– потому что времени уже не осталось.
Честный Раппопорт не стал отвечать. Он проводил меня, порядком пьяного, в мою комнату. На прощанье сказал: «Не расстраивайтесь попусту, мистер Хогарт. Без вас все обернулось бы так же скверно».
Дональд отвел на эксперименты неделю – по четыре опыта в день. Больше не позволяла наспех собранная аппаратура. После каждого опыта она выходила из строя, и приходилось ее восстанавливать. Дело двигалось медленно, ведь работали мы в защитных комбинезонах – из-за радиоактивного заражения материала. Начали мы сразу же после «проводов покойника»; вернее – начал Дональд, а я при этом только присутствовал. Мы уже знали, что сотрудники Контрпроекта (он же «Проект-невидимка») прибудут через восемь дней. Дональд собирался начать с утра – чтобы его сотрудники отвлекающей канонадой заглушили грохот наших собственных взрывов; но все оказалось готово еще вечером (когда я в вычислительном центре перебирал бессчетные варианты глобальной катастрофы), и Дональд не дотерпел до утра.

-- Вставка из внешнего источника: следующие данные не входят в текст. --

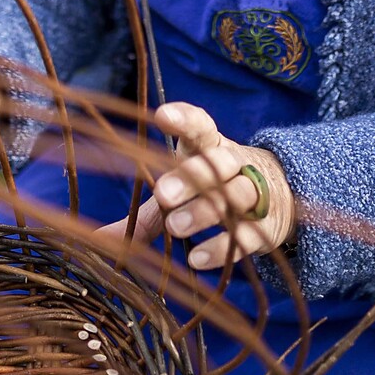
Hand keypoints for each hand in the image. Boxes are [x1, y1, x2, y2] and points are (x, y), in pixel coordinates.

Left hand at [99, 102, 295, 269]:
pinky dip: (222, 247)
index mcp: (212, 146)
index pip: (200, 126)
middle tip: (162, 194)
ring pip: (236, 196)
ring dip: (205, 210)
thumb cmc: (214, 190)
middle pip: (220, 162)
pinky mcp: (266, 228)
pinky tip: (196, 259)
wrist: (279, 200)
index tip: (162, 115)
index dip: (184, 119)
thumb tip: (95, 239)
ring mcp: (255, 195)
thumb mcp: (184, 193)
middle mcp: (237, 164)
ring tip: (174, 226)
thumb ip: (147, 213)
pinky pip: (247, 236)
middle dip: (192, 176)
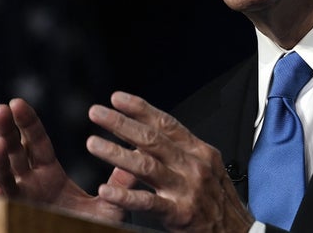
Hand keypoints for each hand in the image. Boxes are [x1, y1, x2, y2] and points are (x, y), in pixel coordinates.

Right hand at [0, 98, 127, 223]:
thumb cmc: (90, 230)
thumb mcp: (109, 205)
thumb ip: (121, 182)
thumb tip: (141, 154)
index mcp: (48, 175)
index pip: (35, 143)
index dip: (26, 123)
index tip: (17, 100)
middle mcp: (29, 185)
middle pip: (12, 153)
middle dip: (5, 131)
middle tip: (2, 108)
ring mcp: (21, 203)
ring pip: (2, 178)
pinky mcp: (17, 219)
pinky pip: (5, 211)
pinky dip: (0, 202)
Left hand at [86, 91, 254, 232]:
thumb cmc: (219, 202)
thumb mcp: (205, 168)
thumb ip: (180, 152)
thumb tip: (148, 136)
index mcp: (199, 151)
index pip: (166, 123)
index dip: (140, 109)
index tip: (117, 98)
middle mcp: (194, 165)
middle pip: (152, 138)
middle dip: (121, 123)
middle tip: (97, 113)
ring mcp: (187, 189)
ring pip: (146, 165)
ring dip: (116, 153)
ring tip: (93, 144)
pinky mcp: (180, 213)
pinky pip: (148, 202)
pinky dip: (125, 196)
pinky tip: (107, 190)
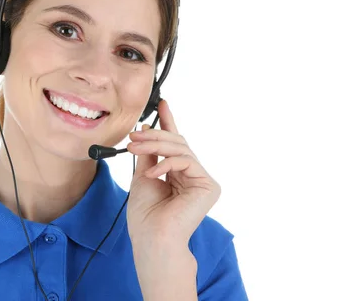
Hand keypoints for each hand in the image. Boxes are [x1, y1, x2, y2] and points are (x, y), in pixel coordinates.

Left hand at [126, 99, 220, 247]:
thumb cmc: (146, 214)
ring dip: (155, 145)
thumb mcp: (143, 174)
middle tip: (133, 136)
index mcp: (177, 173)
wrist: (152, 237)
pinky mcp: (209, 186)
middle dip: (154, 136)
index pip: (174, 143)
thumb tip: (148, 129)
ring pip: (181, 149)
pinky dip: (166, 163)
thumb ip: (148, 153)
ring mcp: (202, 181)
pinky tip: (153, 173)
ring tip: (134, 148)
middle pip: (177, 143)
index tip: (162, 103)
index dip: (168, 122)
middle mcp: (192, 175)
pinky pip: (187, 161)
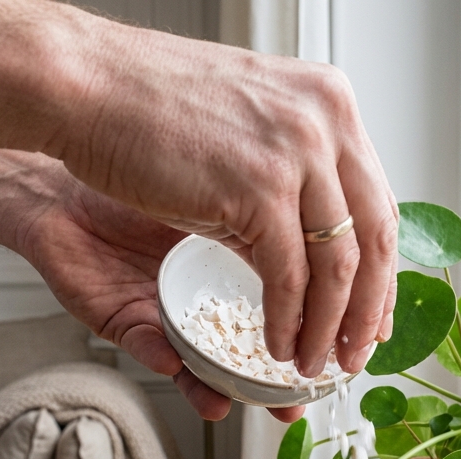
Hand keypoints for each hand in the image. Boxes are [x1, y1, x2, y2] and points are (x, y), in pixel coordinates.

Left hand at [19, 170, 306, 423]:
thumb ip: (267, 209)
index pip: (295, 301)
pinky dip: (165, 361)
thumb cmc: (147, 165)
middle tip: (309, 389)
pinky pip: (146, 346)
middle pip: (255, 350)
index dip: (329, 322)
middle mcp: (206, 300)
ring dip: (228, 388)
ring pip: (205, 367)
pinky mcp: (121, 319)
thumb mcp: (221, 184)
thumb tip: (326, 230)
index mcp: (239, 263)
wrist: (70, 177)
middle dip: (285, 376)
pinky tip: (181, 370)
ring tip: (251, 403)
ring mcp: (167, 314)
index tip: (357, 339)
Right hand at [51, 18, 398, 378]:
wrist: (80, 92)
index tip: (373, 315)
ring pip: (339, 264)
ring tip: (313, 365)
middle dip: (367, 311)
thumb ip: (285, 191)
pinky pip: (290, 276)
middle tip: (355, 355)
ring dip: (329, 329)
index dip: (381, 270)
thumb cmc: (146, 113)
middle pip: (374, 237)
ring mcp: (298, 152)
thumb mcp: (239, 144)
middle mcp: (326, 121)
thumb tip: (320, 256)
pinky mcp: (260, 187)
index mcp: (328, 103)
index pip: (377, 202)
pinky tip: (277, 346)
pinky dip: (286, 322)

Да и было уже все равно, когда именно Ини – а за ним и наши высокопоставленные опекуны – обо всем узнают. Забывшись после ухода Раппопорта в тяжелом сне, я несколько раз просыпался и вскакивал от громыхания взрывов, – но оно мне только чудилось. Бетонные стены были рассчитаны и не на такие удары. В четыре утра, чувствуя себя как евангельский Лазарь, я выволок свои ноющие кости из постели – в комнате я уже оставаться не мог, – махнул рукой на конспирацию и решил идти в лабораторию. Уговора у нас никакого не было, но просто не верилось, что Протеро, имея все наготове, спокойно отправится спать. Я не ошибся: его выдержка тоже имела границы.
Я сполоснул лицо холодной водой и вышел; проходя в конце коридора мимо дверей Ини, заметил свет и невольно замедлил шаг; потом, поняв, насколько это бессмысленно, с кривой усмешкой, которая растянула мое словно бы жестко выдубленное, совершенно чужое лицо, сбежал вниз по лестнице, не вызывая лифт.

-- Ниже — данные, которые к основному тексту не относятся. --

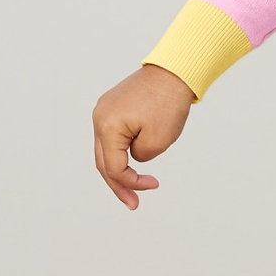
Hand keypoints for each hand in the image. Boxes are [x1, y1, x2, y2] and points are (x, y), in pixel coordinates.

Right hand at [92, 64, 195, 209]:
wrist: (175, 70)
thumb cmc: (169, 102)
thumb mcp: (159, 141)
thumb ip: (140, 157)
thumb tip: (133, 156)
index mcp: (107, 127)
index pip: (113, 167)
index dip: (131, 183)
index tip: (153, 185)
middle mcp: (99, 118)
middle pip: (103, 161)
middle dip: (119, 184)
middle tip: (133, 204)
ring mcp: (104, 110)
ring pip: (106, 149)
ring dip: (119, 169)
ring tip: (133, 187)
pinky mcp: (113, 106)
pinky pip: (112, 135)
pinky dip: (121, 151)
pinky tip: (132, 162)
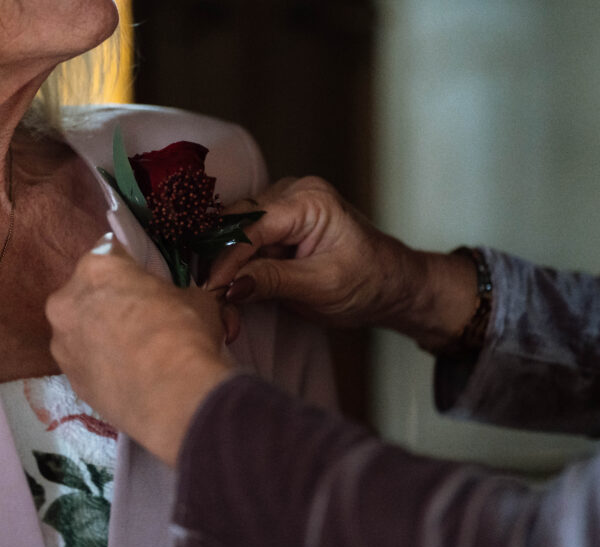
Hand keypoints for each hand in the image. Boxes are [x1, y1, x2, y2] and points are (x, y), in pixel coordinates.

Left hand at [46, 233, 235, 466]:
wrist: (174, 396)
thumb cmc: (184, 332)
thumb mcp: (195, 298)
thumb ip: (173, 293)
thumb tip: (176, 303)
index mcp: (96, 267)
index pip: (110, 252)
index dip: (131, 266)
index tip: (146, 281)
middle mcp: (66, 300)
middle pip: (87, 291)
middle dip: (108, 300)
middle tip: (139, 317)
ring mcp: (61, 343)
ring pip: (80, 329)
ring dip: (99, 335)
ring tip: (133, 354)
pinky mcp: (68, 379)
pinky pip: (84, 362)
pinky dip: (100, 366)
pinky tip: (126, 377)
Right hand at [207, 177, 478, 349]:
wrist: (390, 285)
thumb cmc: (368, 282)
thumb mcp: (322, 287)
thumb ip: (274, 281)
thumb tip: (229, 287)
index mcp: (309, 200)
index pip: (252, 226)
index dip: (227, 258)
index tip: (209, 289)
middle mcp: (291, 193)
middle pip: (237, 224)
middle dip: (221, 263)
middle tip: (210, 299)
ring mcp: (282, 205)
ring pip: (235, 233)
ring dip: (225, 267)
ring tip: (220, 301)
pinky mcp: (276, 224)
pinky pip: (244, 241)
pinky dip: (236, 267)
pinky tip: (230, 291)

Ни разу еще я не выходил из гостиницы так рано; свет в нижнем холле не горел, я натыкался на расставленные повсюду кресла; было полнолуние, но бетонная колода перед входом заслоняла свет. Улица выглядела жутковато, – а может, это мне только казалось. На здании администрации пылали рубиновые предупреждающие огни для самолетов, да кое-где на перекрестках светились фонари. Здание физического отдела казалось вымершим; я пробежал по темным, хорошо знакомым мне коридорам, через приоткрытую дверь проник в главный зал – и понял, что все уже кончилось: багровые предостерегающие надписи не светились. Кругом царил полумрак; зал с огромным кольцом инвертора походил на машинное отделение завода или судна; на пультах еще перемигивались огоньки индикаторов, но у камеры не было никого. Я знал, где искать Дональда, и по узкому проходу между обмотками многотонных электромагнитов пробрался в маленькое внутреннее помещение – комнатушку, в которой Протеро хранил все протоколы, пленки, записи. Тут действительно горел свет. Протеро вскочил, увидев меня. С ним был Макхилл. Без всяких вступлений Дональд протянул мне исчерканные листки.